_Data to process:_
_ _ _ _ _ _ _
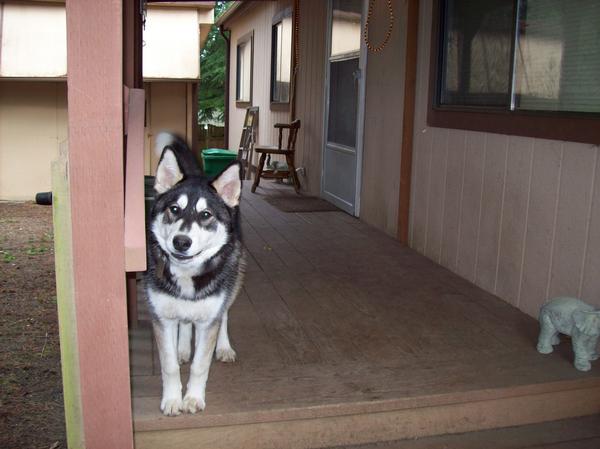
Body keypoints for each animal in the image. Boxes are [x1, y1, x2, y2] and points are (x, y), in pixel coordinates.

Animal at [146, 133, 244, 416]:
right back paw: (182, 348)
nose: (181, 242)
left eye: (205, 214)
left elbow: (201, 365)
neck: (186, 274)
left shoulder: (208, 317)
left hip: (233, 281)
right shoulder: (162, 317)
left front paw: (192, 398)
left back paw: (223, 346)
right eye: (174, 209)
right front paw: (172, 399)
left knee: (224, 314)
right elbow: (168, 365)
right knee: (185, 321)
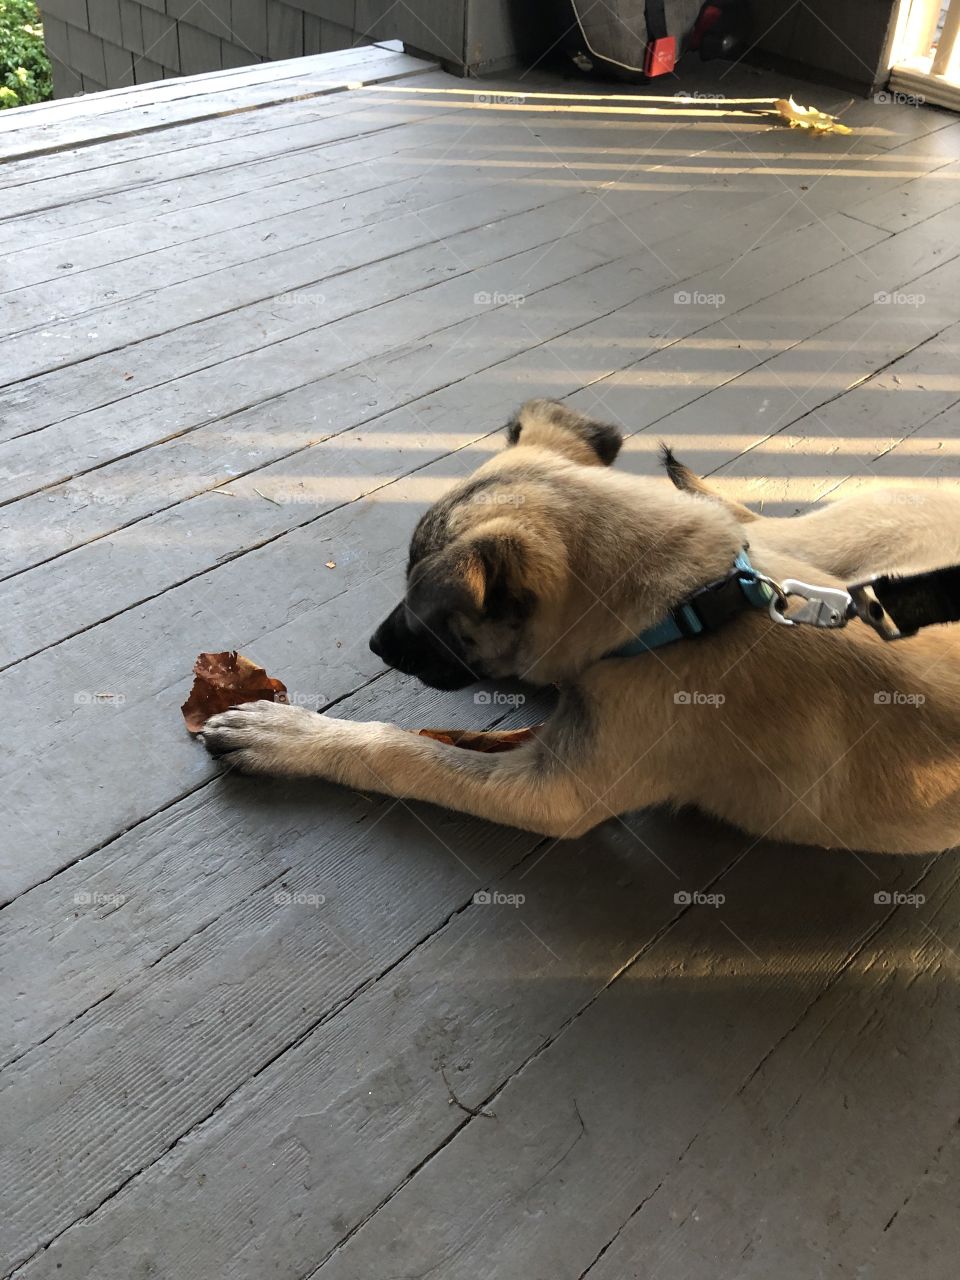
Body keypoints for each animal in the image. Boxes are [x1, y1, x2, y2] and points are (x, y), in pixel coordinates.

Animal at [200, 396, 960, 860]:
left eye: (429, 609)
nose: (376, 646)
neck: (687, 608)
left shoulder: (552, 795)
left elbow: (400, 751)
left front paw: (287, 735)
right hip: (821, 552)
_ _ _ _ _ _ _
_Work task:_
Retrieve all lines from the data that contain the string "left".

_Task solution:_
left eye: (205, 214)
left elbow: (201, 365)
left shoulder: (208, 317)
left hip: (233, 281)
left front paw: (192, 398)
left back paw: (223, 346)
left knee: (224, 314)
left eye: (429, 609)
left shoulder: (552, 795)
left elbow: (400, 751)
left front paw: (287, 735)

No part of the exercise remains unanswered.